= Entries supplied =

• • • • • • •

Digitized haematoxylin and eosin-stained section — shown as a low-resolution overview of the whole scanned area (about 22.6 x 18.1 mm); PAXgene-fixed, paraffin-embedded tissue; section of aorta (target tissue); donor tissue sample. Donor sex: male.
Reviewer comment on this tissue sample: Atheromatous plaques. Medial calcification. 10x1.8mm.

• • • • • • •

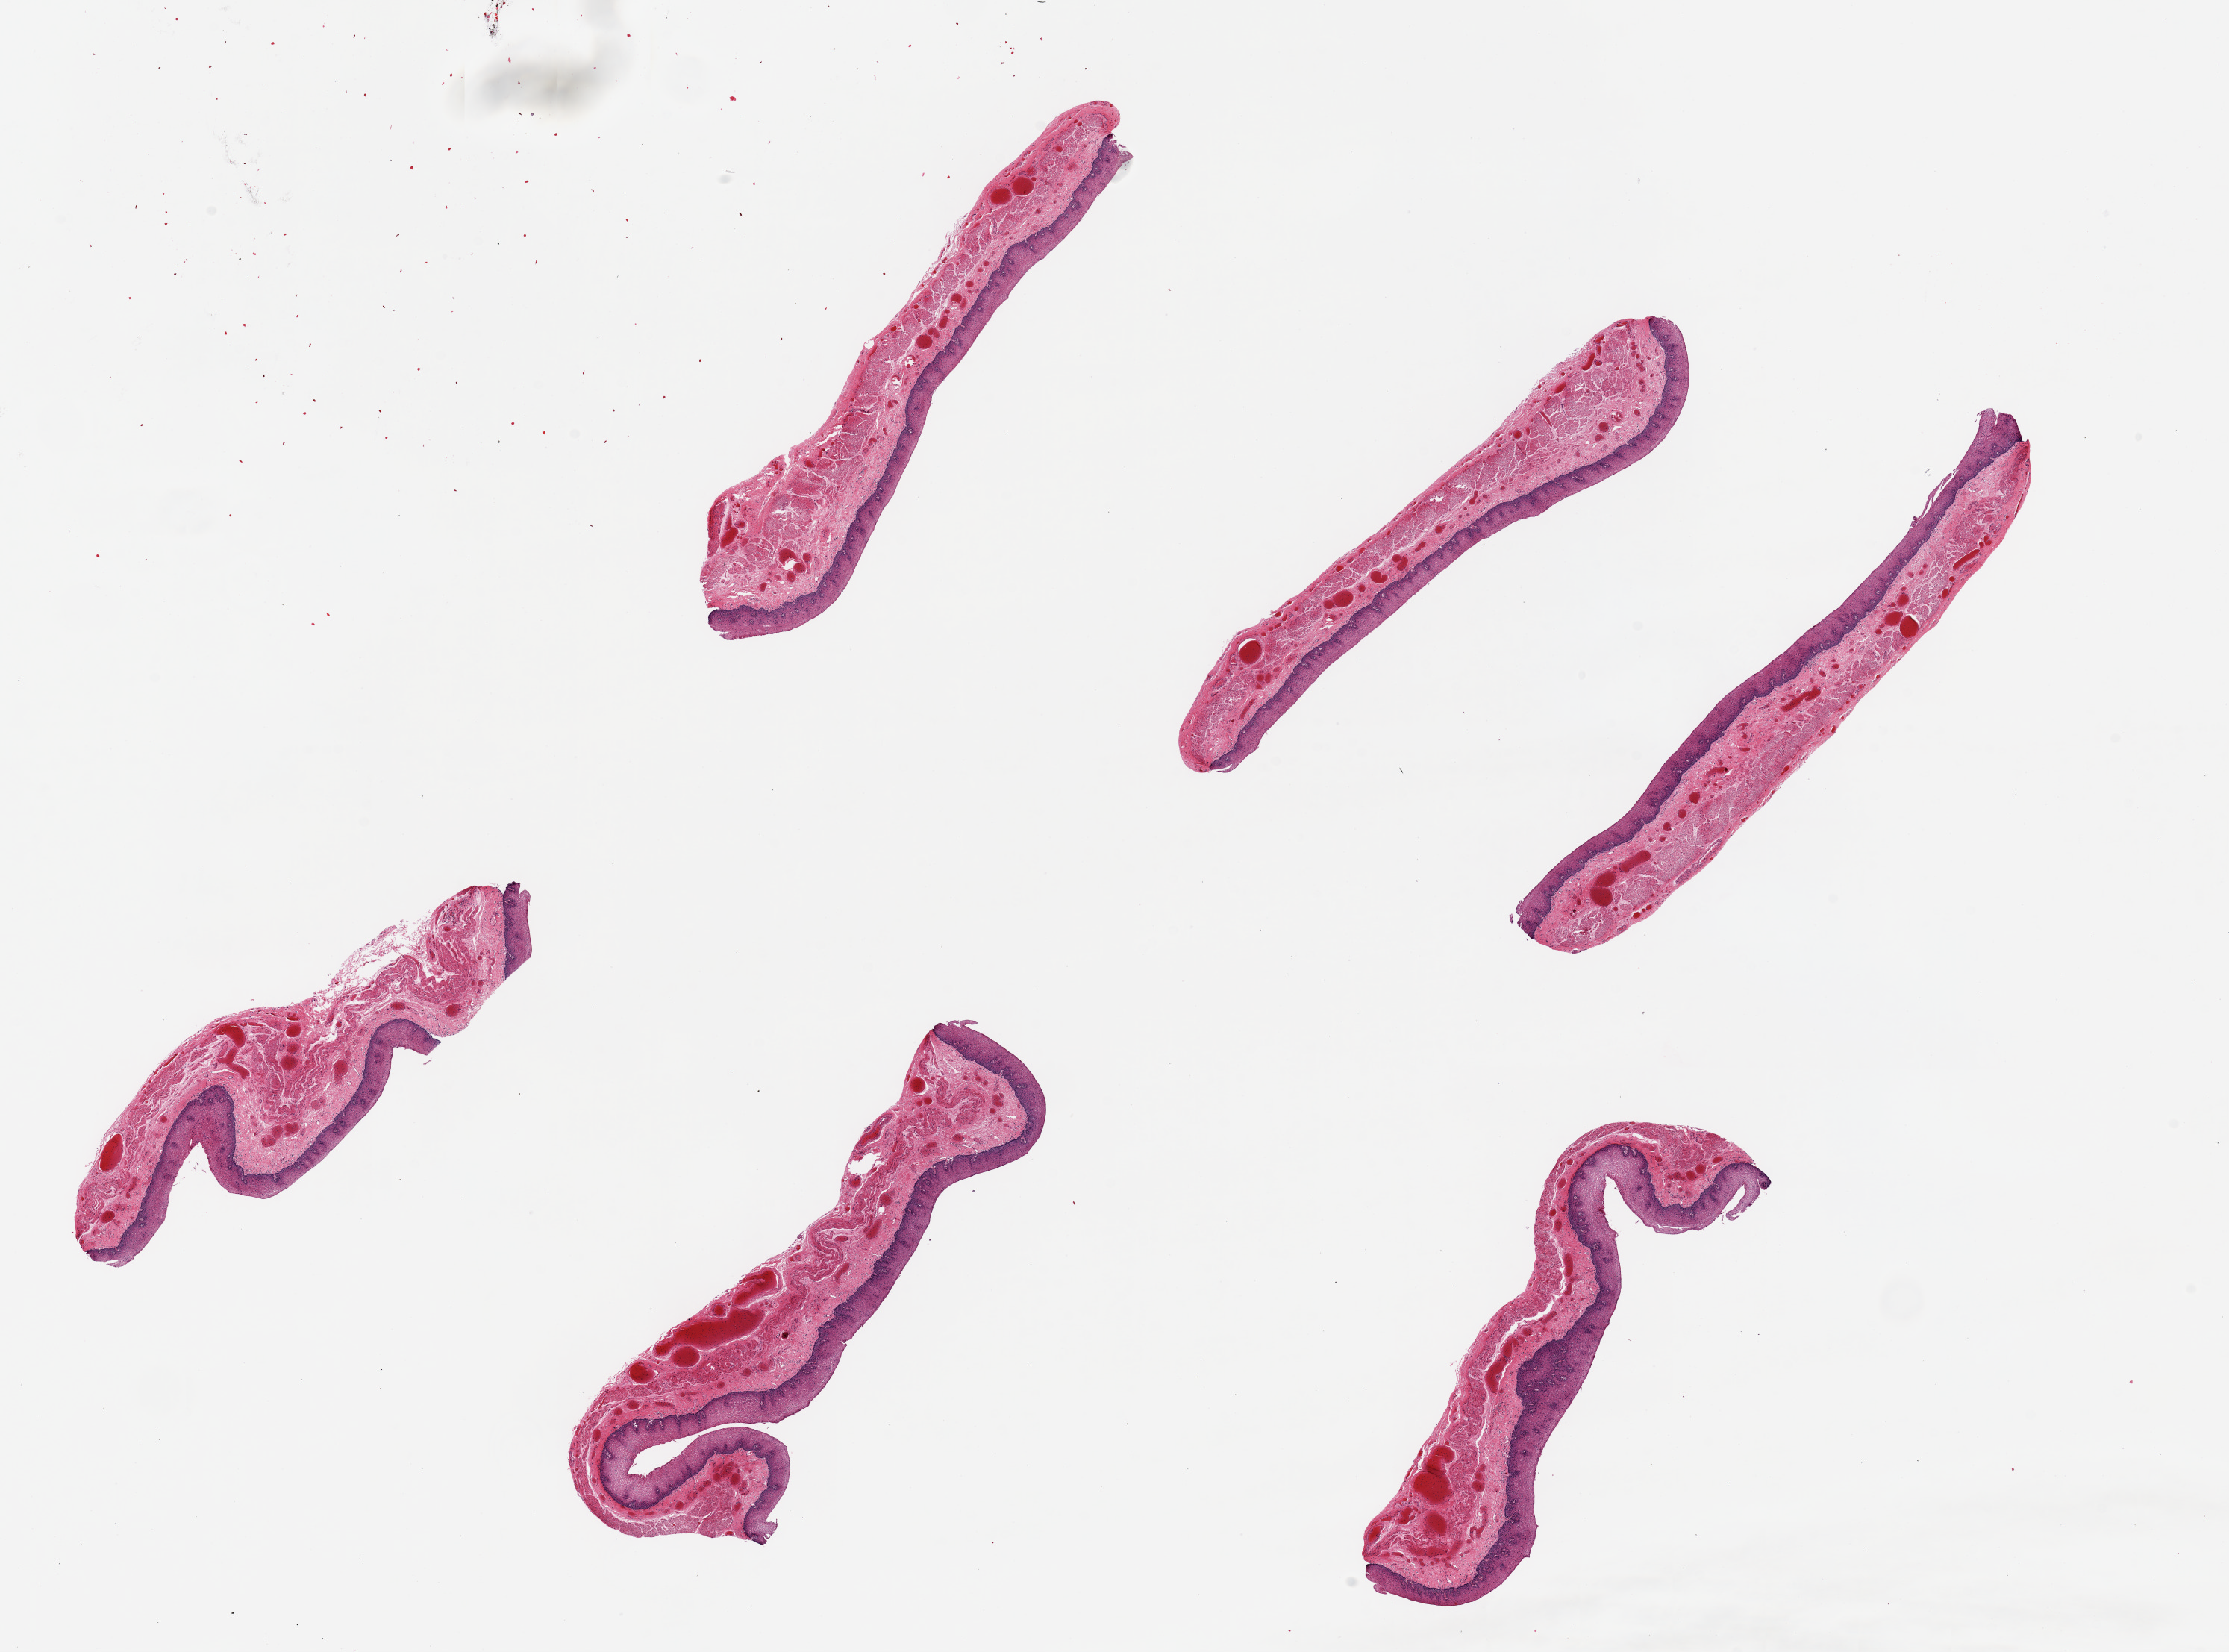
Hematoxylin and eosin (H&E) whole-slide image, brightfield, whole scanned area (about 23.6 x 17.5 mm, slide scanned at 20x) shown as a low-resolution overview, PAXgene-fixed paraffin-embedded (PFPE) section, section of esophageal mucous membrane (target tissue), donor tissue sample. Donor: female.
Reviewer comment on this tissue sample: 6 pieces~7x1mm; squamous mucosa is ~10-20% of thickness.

• • • • • • •

= Action item =
A line belongs in the answer if it contains the word "scanned"; please copy each such line from the material.

= Answer below =
Digitized haematoxylin and eosin-stained section — shown as a low-resolution overview of the whole scanned area (about 22.6 x 18.1 mm); PAXgene-fixed, paraffin-embedded tissue; section of aorta (target tissue); donor tissue sample. Donor sex: male.
Hematoxylin and eosin (H&E) whole-slide image, brightfield, whole scanned area (about 23.6 x 17.5 mm, slide scanned at 20x) shown as a low-resolution overview, PAXgene-fixed paraffin-embedded (PFPE) section, section of esophageal mucous membrane (target tissue), donor tissue sample. Donor: female.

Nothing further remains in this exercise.